Arbing is most sustainable when combined with matched betting (using introductory offers before settling into ongoing arbs) and value betting (less detectable but higher variance). Pure arbing without matched betting exploitation of sign-up offers misses the highest-return phase of a bookmaker relationship.
FAQ
- Is arbitrage betting allowed?
- Arbitrage betting is legally permitted wherever sports betting is legal. Bookmakers cannot prosecute you for arbing. However, almost all bookmakers prohibit it in their terms of service and will restrict or close accounts detected doing it consistently. Whether this constitutes a fair contractual relationship is debated, but the legal status of arbing itself is not in question.
- How much money can you make from arbitrage betting?
- With 15–20 bookmaker accounts and 2,000–5,000 capital, realistic monthly returns are 500–2,000 before accounts start closing. After the first 3 months, most soft bookmaker accounts will be restricted, and returns fall significantly. The highest returns come in the first phase when accounts and sign-up bonuses are untouched.

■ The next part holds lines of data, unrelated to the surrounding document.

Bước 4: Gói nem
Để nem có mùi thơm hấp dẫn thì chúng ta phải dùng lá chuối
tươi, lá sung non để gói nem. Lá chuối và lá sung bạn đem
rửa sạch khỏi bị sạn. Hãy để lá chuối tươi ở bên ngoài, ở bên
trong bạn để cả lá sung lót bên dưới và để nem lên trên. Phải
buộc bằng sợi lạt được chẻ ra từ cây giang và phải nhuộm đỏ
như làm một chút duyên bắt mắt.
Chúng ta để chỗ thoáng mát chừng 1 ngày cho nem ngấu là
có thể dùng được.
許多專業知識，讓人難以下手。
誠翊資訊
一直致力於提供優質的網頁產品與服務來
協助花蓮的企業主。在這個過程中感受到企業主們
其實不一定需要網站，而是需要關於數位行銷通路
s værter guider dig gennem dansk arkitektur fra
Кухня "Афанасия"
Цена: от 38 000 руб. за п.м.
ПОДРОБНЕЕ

- Do you need a lot of money to arb?
- More capital means larger absolute profits from the same percentage arbitrage opportunity. You need enough to place both sides of a bet near-simultaneously before odds change. 500–2,000 per bookmaker account is a practical starting range. Small arbs (under 0.5%) on low liquidity markets are often too small to be worth the transaction costs.

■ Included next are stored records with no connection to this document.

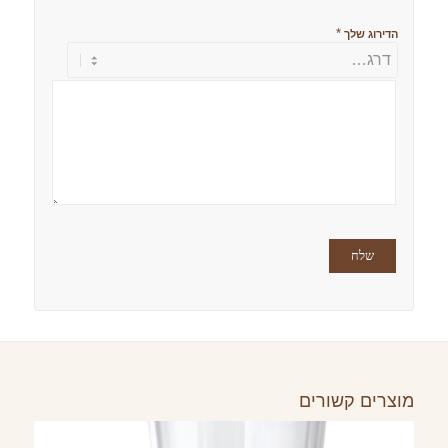
*
הדירוג שלך
מוצרים קשורים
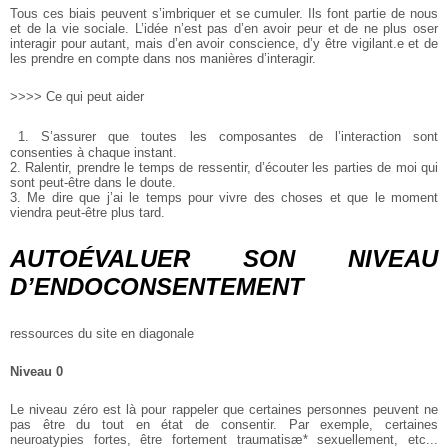
Tous ces biais peuvent s’imbriquer et se cumuler. Ils font partie de nous
et de la vie sociale. L’idée n’est pas d’en avoir peur et de ne plus oser
interagir pour autant, mais d’en avoir conscience, d’y être vigilant.e et de
les prendre en compte dans nos manières d’interagir.
>>>> Ce qui peut aider
1. S’assurer que toutes les composantes de l’interaction sont
consenties à
chaque instant.
2. Ralentir, prendre le temps de ressentir, d’écouter les parties de moi qui
sont peut-être dans le doute.
3. Me dire que j’ai le temps pour vivre des choses et que le moment
viendra peut-être plus tard.
AUTOÉVALUER SON NIVEAU
D’ENDOCONSENTEMENT
ressources du site en diagonale
Niveau 0
Le niveau zéro est là pour rappeler que certaines personnes peuvent ne
pas être du tout en état de consentir. Par exemple, certaines
neuroatypies fortes, être fortement traumatisæ* sexuellement, etc...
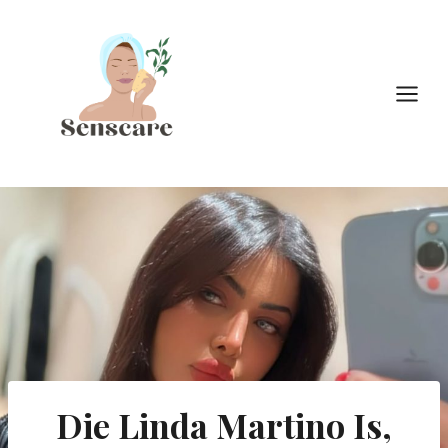
Doorgaan
naar
inhoud
Die Linda Martino Is,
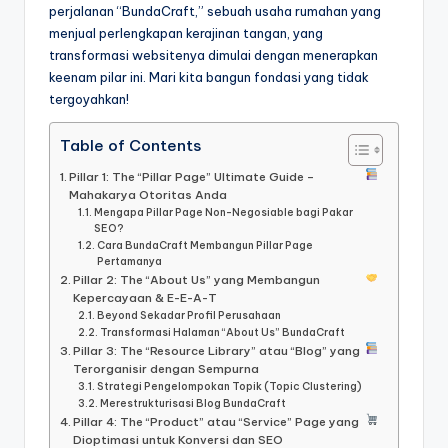
perjalanan “BundaCraft,” sebuah usaha rumahan yang
menjual perlengkapan kerajinan tangan, yang
transformasi websitenya dimulai dengan menerapkan
keenam pilar ini. Mari kita bangun fondasi yang tidak
tergoyahkan!
Table of Contents
Pillar 1: The “Pillar Page” Ultimate Guide –
Mahakarya Otoritas Anda
Mengapa Pillar Page Non-Negosiable bagi Pakar
SEO?
Cara BundaCraft Membangun Pillar Page
Pertamanya
Pillar 2: The “About Us” yang Membangun
Kepercayaan & E-E-A-T
Beyond Sekadar Profil Perusahaan
Transformasi Halaman “About Us” BundaCraft
Pillar 3: The “Resource Library” atau “Blog” yang
Terorganisir dengan Sempurna
Strategi Pengelompokan Topik (Topic Clustering)
Merestrukturisasi Blog BundaCraft
Pillar 4: The “Product” atau “Service” Page yang
Dioptimasi untuk Konversi dan SEO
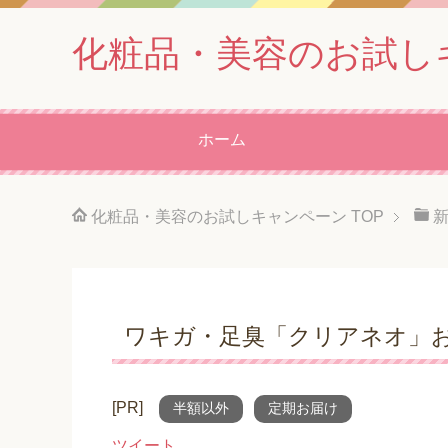
化粧品・美容のお試し
ホーム
化粧品・美容のお試しキャンペーン
TOP
ワキガ・足臭「クリアネオ」
[PR]
半額以外
定期お届け
ツイート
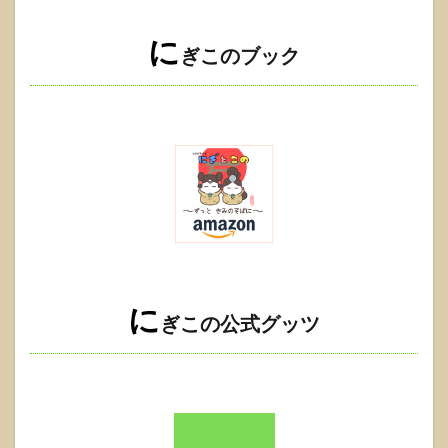
に
ぎこのブック
に
ぎこの公式グッツ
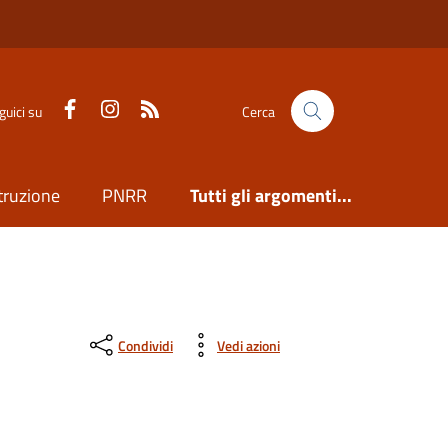
Facebook
Instagram
Feed RSS
guici su
Cerca
truzione
PNRR
Tutti gli argomenti...
Condividi
Vedi azioni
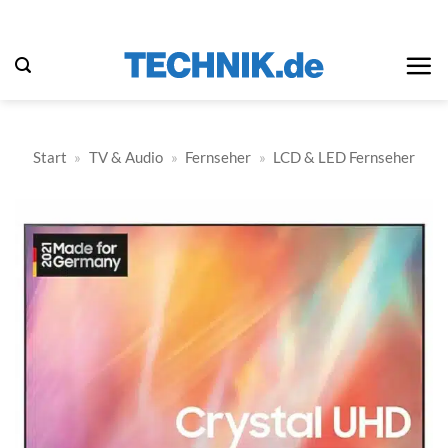
Zum
Inhalt
springen
Start
»
TV & Audio
»
Fernseher
»
LCD & LED Fernseher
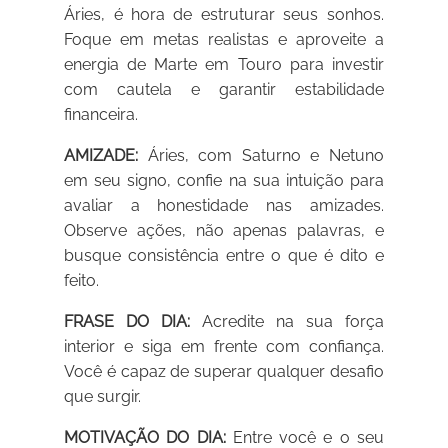
Áries, é hora de estruturar seus sonhos.
Foque em metas realistas e aproveite a
energia de Marte em Touro para investir
com cautela e garantir estabilidade
financeira.
AMIZADE:
Áries, com Saturno e Netuno
em seu signo, confie na sua intuição para
avaliar a honestidade nas amizades.
Observe ações, não apenas palavras, e
busque consistência entre o que é dito e
feito.
FRASE DO DIA:
Acredite na sua força
interior e siga em frente com confiança.
Você é capaz de superar qualquer desafio
que surgir.
MOTIVAÇÃO DO DIA:
Entre você e o seu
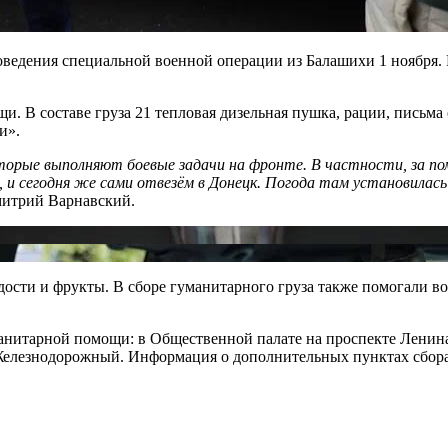
едения специальной военной операции из Балашихи 1 ноября. В 
и. В составе груза 21 тепловая дизельная пушка, рации, письма 
и».
оторые выполняют боевые задачи на фронте. В частности, за п
 и сегодня же сами отвезём в Донецк. Погода там установилась 
митрий Варнавский.
адости и фрукты. В сборе гуманитарного груза также помогали
манитарной помощи: в Общественной палате на проспекте Ленина
 Железнодорожный. Информация о дополнительных пунктах сбора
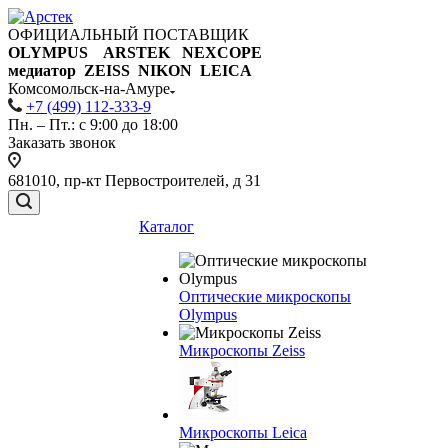
ОФИЦИАЛЬНЫЙ ПОСТАВЩИК
OLYMPUS ARSTEK NEXCOPE
медиатор ZEISS NIKON
LEICA
Комсомольск-на-Амуре
+7 (499) 112-333-9
Пн. – Пт.: с 9:00 до 18:00
Заказать звонок
681010, пр-кт Первостроителей, д 31
Каталог
Оптические микроскопы
Olympus
Микроскопы Zeiss
Микроскопы Leica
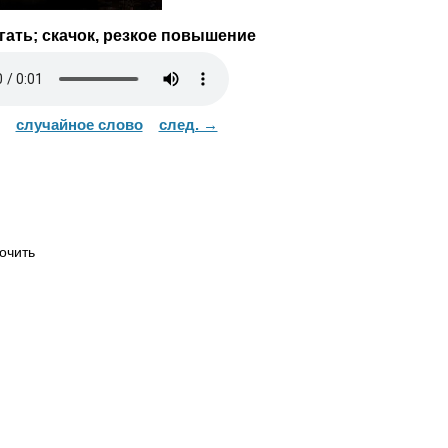
ать; скачок, резкое повышение
случайное слово
след. →
очить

- What is the difference between arbitrage betting and matched betting?
- Matched betting uses a free bet or bonus from a bookmaker combined with a lay bet on an exchange to extract the value of the promotion with near-zero risk. Arbitrage betting uses two or more bookmakers offering naturally mismatched prices — no promotional offer required. Both guarantee near-certain profit from an individual bet, but matched betting exploits promotions specifically while arbing exploits pricing inefficiency.

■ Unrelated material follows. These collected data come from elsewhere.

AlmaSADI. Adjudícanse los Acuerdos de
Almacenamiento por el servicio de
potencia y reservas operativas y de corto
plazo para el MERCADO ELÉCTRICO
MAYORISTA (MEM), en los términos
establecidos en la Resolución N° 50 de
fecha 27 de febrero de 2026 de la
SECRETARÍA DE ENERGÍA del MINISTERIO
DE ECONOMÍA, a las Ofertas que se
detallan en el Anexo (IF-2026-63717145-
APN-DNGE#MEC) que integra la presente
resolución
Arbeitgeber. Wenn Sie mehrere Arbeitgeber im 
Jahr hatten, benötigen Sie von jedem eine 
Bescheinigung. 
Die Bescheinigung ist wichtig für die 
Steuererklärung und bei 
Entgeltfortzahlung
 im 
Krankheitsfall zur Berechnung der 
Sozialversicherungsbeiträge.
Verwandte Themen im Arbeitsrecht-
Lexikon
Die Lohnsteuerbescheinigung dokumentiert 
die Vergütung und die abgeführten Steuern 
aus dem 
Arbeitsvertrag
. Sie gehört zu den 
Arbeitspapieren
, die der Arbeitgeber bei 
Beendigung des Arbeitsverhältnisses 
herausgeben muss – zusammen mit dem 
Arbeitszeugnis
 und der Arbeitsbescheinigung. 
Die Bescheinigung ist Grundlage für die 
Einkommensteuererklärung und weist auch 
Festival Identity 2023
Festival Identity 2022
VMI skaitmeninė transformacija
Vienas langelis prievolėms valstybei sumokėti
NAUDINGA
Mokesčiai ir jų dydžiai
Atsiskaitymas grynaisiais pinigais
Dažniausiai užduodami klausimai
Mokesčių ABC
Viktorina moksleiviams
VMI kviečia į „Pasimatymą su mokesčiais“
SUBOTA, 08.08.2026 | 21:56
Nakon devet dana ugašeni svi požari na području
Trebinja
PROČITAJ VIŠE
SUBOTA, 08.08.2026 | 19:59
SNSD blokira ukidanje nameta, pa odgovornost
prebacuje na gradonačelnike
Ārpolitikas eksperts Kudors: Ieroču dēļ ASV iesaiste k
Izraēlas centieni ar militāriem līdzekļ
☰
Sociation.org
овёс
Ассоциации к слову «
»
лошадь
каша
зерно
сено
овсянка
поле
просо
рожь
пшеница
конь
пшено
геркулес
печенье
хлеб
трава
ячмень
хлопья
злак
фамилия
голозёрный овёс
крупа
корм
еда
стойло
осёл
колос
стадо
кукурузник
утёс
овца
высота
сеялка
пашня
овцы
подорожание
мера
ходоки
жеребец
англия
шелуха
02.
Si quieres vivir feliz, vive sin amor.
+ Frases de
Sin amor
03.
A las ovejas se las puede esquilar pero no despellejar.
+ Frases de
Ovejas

- Will arbing get me banned from Betfair?
- Betfair does not ban arbers. The exchange model means all bets are matched between customers, so there is no bookmaker position to protect. Betfair charges commission on net winnings instead. Lay and back bets can be used as one side of an arb indefinitely. This makes the Betfair exchange one of the most durable tools in an arber's account portfolio.